**Exercise**
I'd like every record given again exactly, please.

======== Task data

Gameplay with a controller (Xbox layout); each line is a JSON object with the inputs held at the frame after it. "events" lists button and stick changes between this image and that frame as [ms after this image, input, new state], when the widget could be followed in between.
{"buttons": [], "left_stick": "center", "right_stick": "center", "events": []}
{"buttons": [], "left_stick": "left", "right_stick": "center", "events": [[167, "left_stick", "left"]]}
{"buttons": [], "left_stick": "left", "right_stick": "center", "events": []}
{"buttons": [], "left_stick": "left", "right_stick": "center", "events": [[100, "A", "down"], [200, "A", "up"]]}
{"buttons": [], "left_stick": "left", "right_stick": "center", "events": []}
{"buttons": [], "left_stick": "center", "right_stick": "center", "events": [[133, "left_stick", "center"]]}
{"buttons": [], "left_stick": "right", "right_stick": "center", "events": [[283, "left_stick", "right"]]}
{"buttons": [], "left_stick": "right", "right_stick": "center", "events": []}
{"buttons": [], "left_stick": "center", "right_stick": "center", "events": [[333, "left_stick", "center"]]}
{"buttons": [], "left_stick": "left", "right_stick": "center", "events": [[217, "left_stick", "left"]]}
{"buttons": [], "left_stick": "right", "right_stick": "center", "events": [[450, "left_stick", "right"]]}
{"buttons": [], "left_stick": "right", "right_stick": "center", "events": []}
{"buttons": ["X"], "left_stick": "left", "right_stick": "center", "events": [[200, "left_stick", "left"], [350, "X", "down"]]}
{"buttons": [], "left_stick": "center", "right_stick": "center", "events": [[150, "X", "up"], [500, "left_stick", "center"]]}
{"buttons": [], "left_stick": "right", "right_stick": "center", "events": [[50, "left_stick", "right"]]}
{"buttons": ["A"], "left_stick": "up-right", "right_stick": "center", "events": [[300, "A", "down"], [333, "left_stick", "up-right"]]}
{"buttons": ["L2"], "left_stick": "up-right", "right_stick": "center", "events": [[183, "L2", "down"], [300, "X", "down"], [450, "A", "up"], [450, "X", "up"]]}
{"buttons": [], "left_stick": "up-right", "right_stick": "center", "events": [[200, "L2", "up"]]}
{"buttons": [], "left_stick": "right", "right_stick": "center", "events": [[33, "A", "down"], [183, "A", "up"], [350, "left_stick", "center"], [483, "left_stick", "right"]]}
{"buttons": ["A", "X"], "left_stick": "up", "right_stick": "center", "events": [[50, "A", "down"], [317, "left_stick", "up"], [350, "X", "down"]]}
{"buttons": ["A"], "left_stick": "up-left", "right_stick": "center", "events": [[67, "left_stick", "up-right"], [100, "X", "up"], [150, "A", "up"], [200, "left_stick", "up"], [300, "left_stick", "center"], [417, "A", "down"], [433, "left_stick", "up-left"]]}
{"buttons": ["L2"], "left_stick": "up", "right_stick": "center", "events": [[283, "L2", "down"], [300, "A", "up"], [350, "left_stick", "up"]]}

================

**Task result**
Gameplay with a controller (Xbox layout); each line is a JSON object with the inputs held at the frame after it. "events" lists button and stick changes between this image and that frame as [ms after this image, input, new state], when the widget could be followed in between.
{"buttons": [], "left_stick": "center", "right_stick": "center", "events": []}
{"buttons": [], "left_stick": "left", "right_stick": "center", "events": [[167, "left_stick", "left"]]}
{"buttons": [], "left_stick": "left", "right_stick": "center", "events": []}
{"buttons": [], "left_stick": "left", "right_stick": "center", "events": [[100, "A", "down"], [200, "A", "up"]]}
{"buttons": [], "left_stick": "left", "right_stick": "center", "events": []}
{"buttons": [], "left_stick": "center", "right_stick": "center", "events": [[133, "left_stick", "center"]]}
{"buttons": [], "left_stick": "right", "right_stick": "center", "events": [[283, "left_stick", "right"]]}
{"buttons": [], "left_stick": "right", "right_stick": "center", "events": []}
{"buttons": [], "left_stick": "center", "right_stick": "center", "events": [[333, "left_stick", "center"]]}
{"buttons": [], "left_stick": "left", "right_stick": "center", "events": [[217, "left_stick", "left"]]}
{"buttons": [], "left_stick": "right", "right_stick": "center", "events": [[450, "left_stick", "right"]]}
{"buttons": [], "left_stick": "right", "right_stick": "center", "events": []}
{"buttons": ["X"], "left_stick": "left", "right_stick": "center", "events": [[200, "left_stick", "left"], [350, "X", "down"]]}
{"buttons": [], "left_stick": "center", "right_stick": "center", "events": [[150, "X", "up"], [500, "left_stick", "center"]]}
{"buttons": [], "left_stick": "right", "right_stick": "center", "events": [[50, "left_stick", "right"]]}
{"buttons": ["A"], "left_stick": "up-right", "right_stick": "center", "events": [[300, "A", "down"], [333, "left_stick", "up-right"]]}
{"buttons": ["L2"], "left_stick": "up-right", "right_stick": "center", "events": [[183, "L2", "down"], [300, "X", "down"], [450, "A", "up"], [450, "X", "up"]]}
{"buttons": [], "left_stick": "up-right", "right_stick": "center", "events": [[200, "L2", "up"]]}
{"buttons": [], "left_stick": "right", "right_stick": "center", "events": [[33, "A", "down"], [183, "A", "up"], [350, "left_stick", "center"], [483, "left_stick", "right"]]}
{"buttons": ["A", "X"], "left_stick": "up", "right_stick": "center", "events": [[50, "A", "down"], [317, "left_stick", "up"], [350, "X", "down"]]}
{"buttons": ["A"], "left_stick": "up-left", "right_stick": "center", "events": [[67, "left_stick", "up-right"], [100, "X", "up"], [150, "A", "up"], [200, "left_stick", "up"], [300, "left_stick", "center"], [417, "A", "down"], [433, "left_stick", "up-left"]]}
{"buttons": ["L2"], "left_stick": "up", "right_stick": "center", "events": [[283, "L2", "down"], [300, "A", "up"], [350, "left_stick", "up"]]}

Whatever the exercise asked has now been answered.